Peter Karl Heinzen en Asesinato y Libertad, establece el terrorismo como un asesinato político justificado. En Catecismo del Revolucionario, Sergei Nechaiev, fomenta la violencia, la destrucción de la sociedad burguesa y el orden existente; Sergei Kravchinski opina que solo el terrorismo, puede convencer al poder de la necesidad de introducir reformas democráticas. Gerasim Romanenko considera el terrorismo no solo efectivo, sino humanitario, pues produce un número de víctimas menor que la lucha de masas.
Así se define el asesinato político como un ataque al poder, vinculándose con el anarquismo: atentados cuyos objetivos son Jefes de Estado y de Gobierno. Los terroristas consideran que todo gobernante es un tirano, así justifican la muerte de los enemigos del pueblo. Rechazan los atentados indiscriminados y se centran en las figuras destacadas del poder político en esta estrategia.
Omito, deliberadamente, otros tipos de terrorismo: los que haciendo alusión a unos ideales o propuestas políticas, atentan contra la población civil de manera indiscriminada. No considero que sean parte de la teoría del tiranicidio, sino que simplemente expanden el terror sin ningún tipo de consideración.
La historia
La muerte de César
William Shakespeare -inspirado por Suetonio- escenifica la muerte de César con la puñalada final de Bruto y las últimas palabras del dictador: «Et tu, Brute?».
Tras su victoria en la Galia, César regresa convertido en un héroe. Hay que matizar dos aspectos: uno de los motivos de la campaña viene por las deudas para ser elegido praetor urbanus; por otra parte se convierte en comandante de un ejército más leal a su persona que no a la República, lo que suscita más recelo que no tranquilidad.
La victoria de César en la guerra civil lleva al Senado a nombrarle dictador por un plazo de diez años. En un acto de benevolencia perdona a la mayoría de senadores que se han enfrentado a él, hecho erróneo ya que la mayoría de ellos participan en su muerte, junto a hombres que han servido bajo las órdenes del dictador. ¿Por qué matan a César? Sean rivales o allegados, afirman salvar la República: sus instituciones se han vaciado de todo poder y, buscando detener el curso de los sucesos, conjuran contra César y deciden matarlo.
Roma queda atontada, sin decidir si esto supone el comienzo de una nueva guerra civil o los festejos por la muerte de un tirano. Y es que a pesar de las razones que exponen los senadores en el complot, el pueblo -que ha recibido el favor de César- y sus allegados -Marco Antonio, por ejemplo- tienen una visión distinta.

§ **DATOS PROPORCIONADOS**:
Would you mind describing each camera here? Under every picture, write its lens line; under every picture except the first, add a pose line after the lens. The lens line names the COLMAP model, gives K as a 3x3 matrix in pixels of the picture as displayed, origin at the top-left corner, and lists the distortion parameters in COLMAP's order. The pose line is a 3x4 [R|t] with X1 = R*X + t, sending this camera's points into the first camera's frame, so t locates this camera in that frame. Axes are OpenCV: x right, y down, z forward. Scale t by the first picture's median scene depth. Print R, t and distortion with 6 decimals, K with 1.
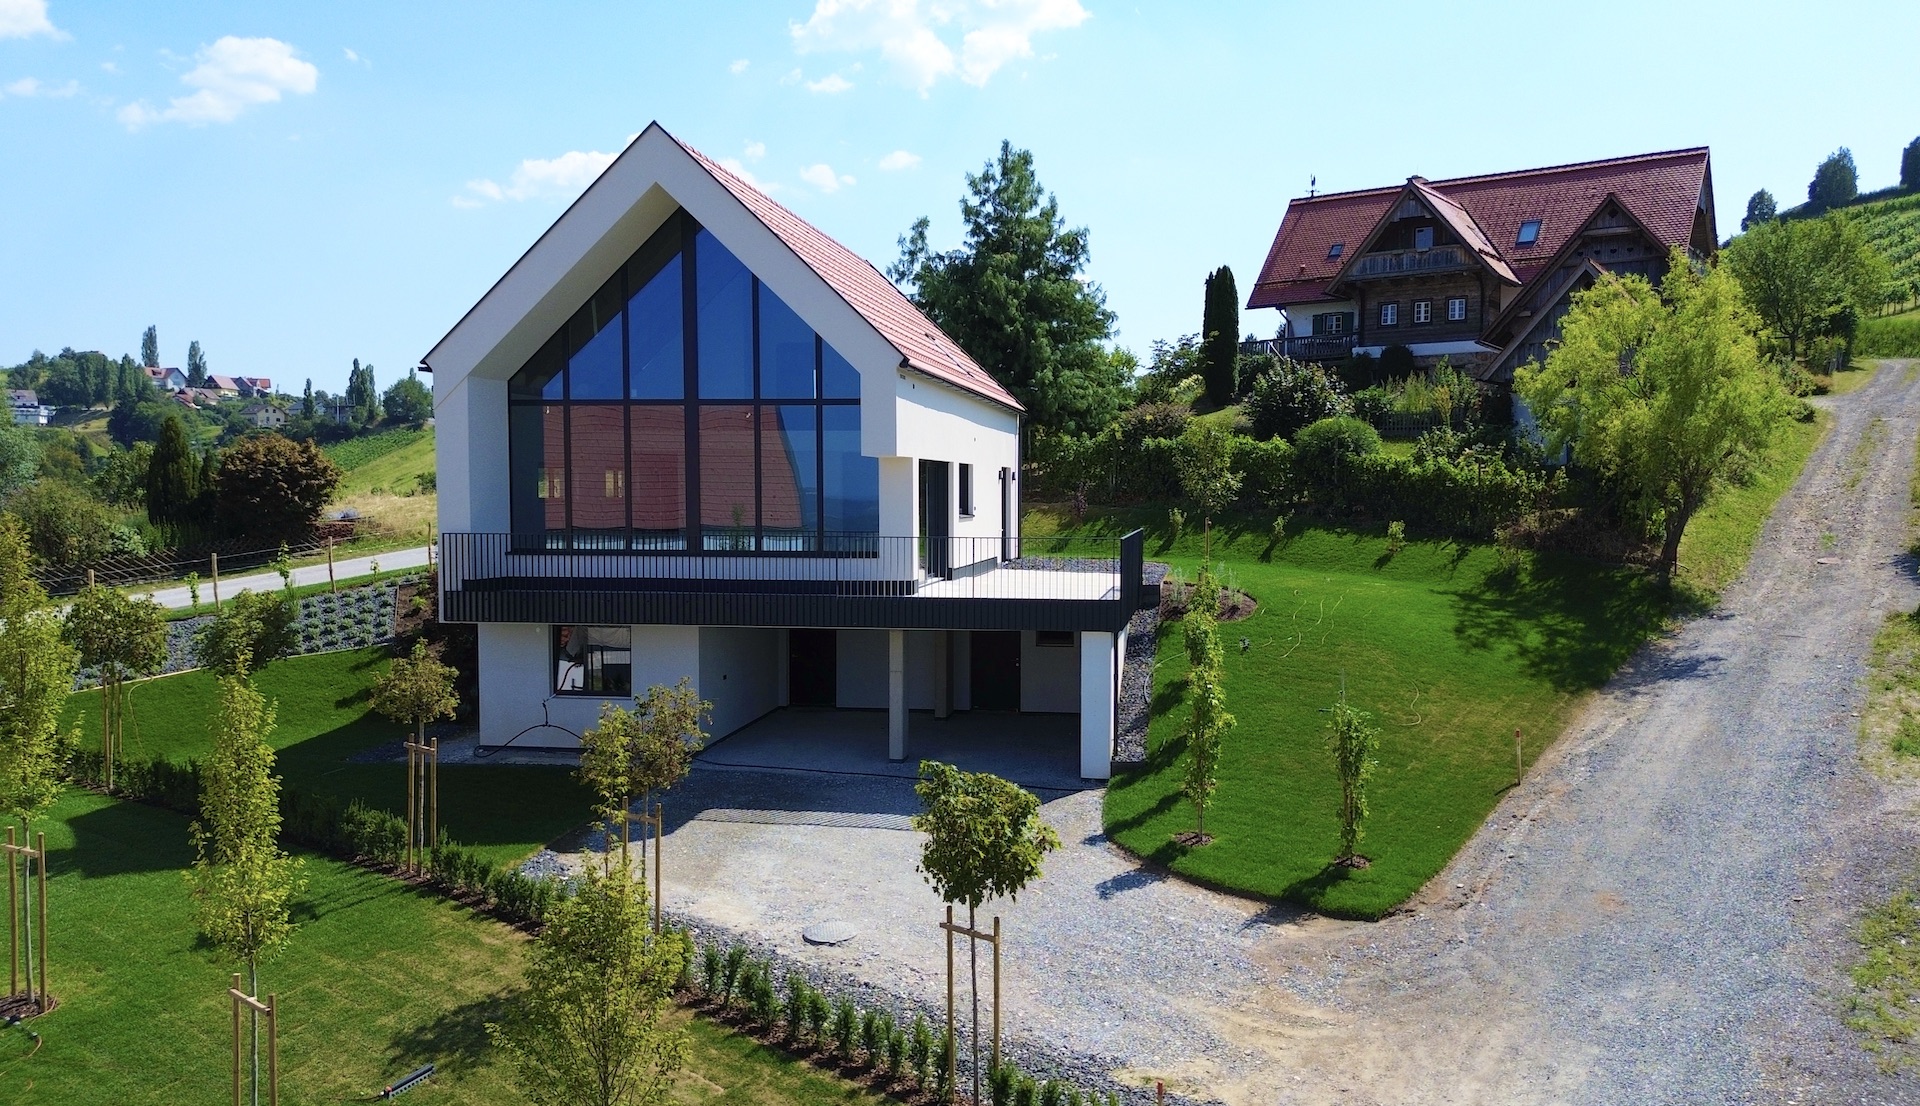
lens RADIAL K [[1385.8, 0, 981.4], [0, 1385.8, 592.4], [0, 0, 1]] dist [0.089855, -0.002562]
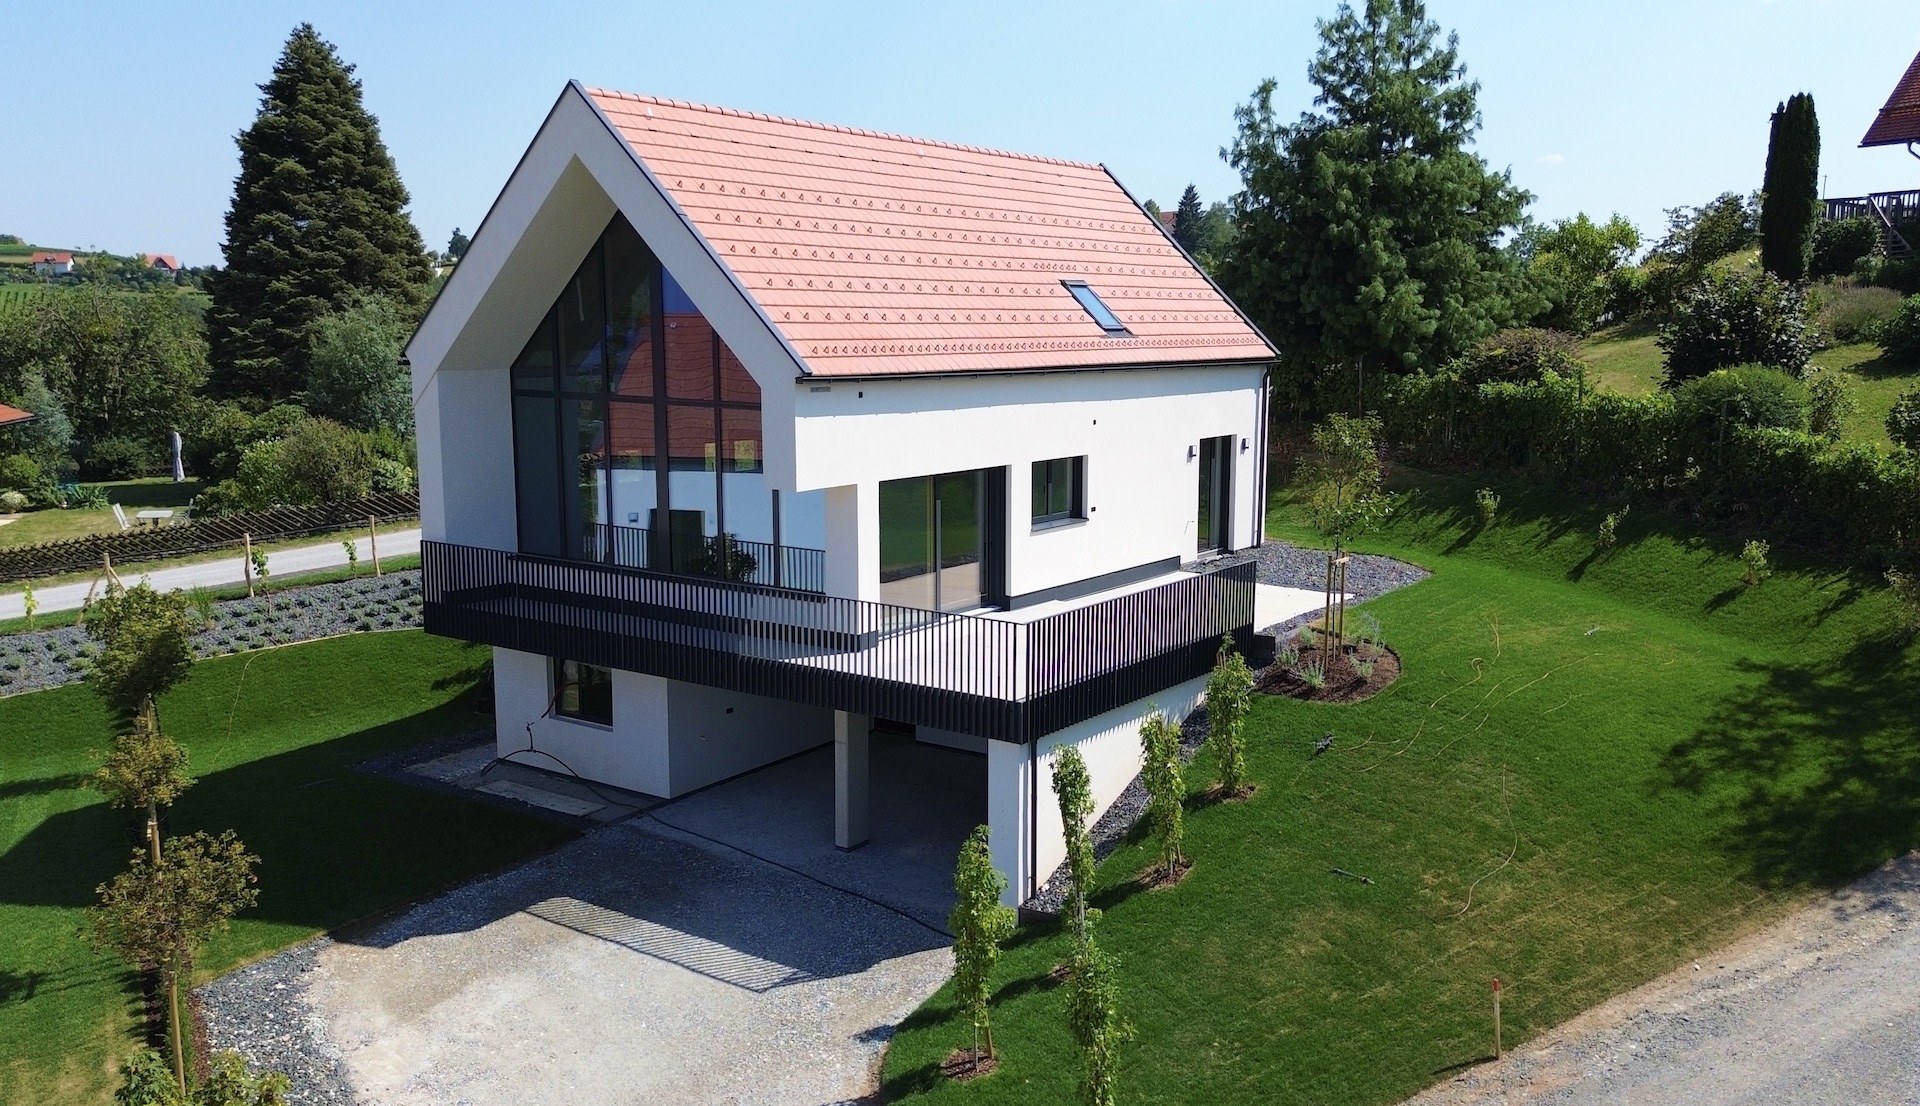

§ **CONSIGNA A**:
Indica si cada afirmación coincide con el fragmento: (i) Gerasim Romanenko sostiene que el terrorismo causa menos víctimas que la lucha de masas; (ii) los terroristas descritos prefieren los atentados indiscriminados; (iii) el Senado nombra a César dictador de por vida. Responde sí o no y cita las palabras decisivas del fragmento.
§ **CONSIGNA B**:
Enumera, por favor, todas las personas cuyas ideas sobre el terrorismo expone el primer párrafo del fragmento.

§ **RESPUESTA A**:
(i) Sí: «produce un número de víctimas menor que la lucha de masas».
(ii) No: «Rechazan los atentados indiscriminados».
(iii) No: «nombrarle dictador por un plazo de diez años».

§ **RESPUESTA B**:
Peter Karl Heinzen, Sergei Nechaiev, Sergei Kravchinski y Gerasim Romanenko.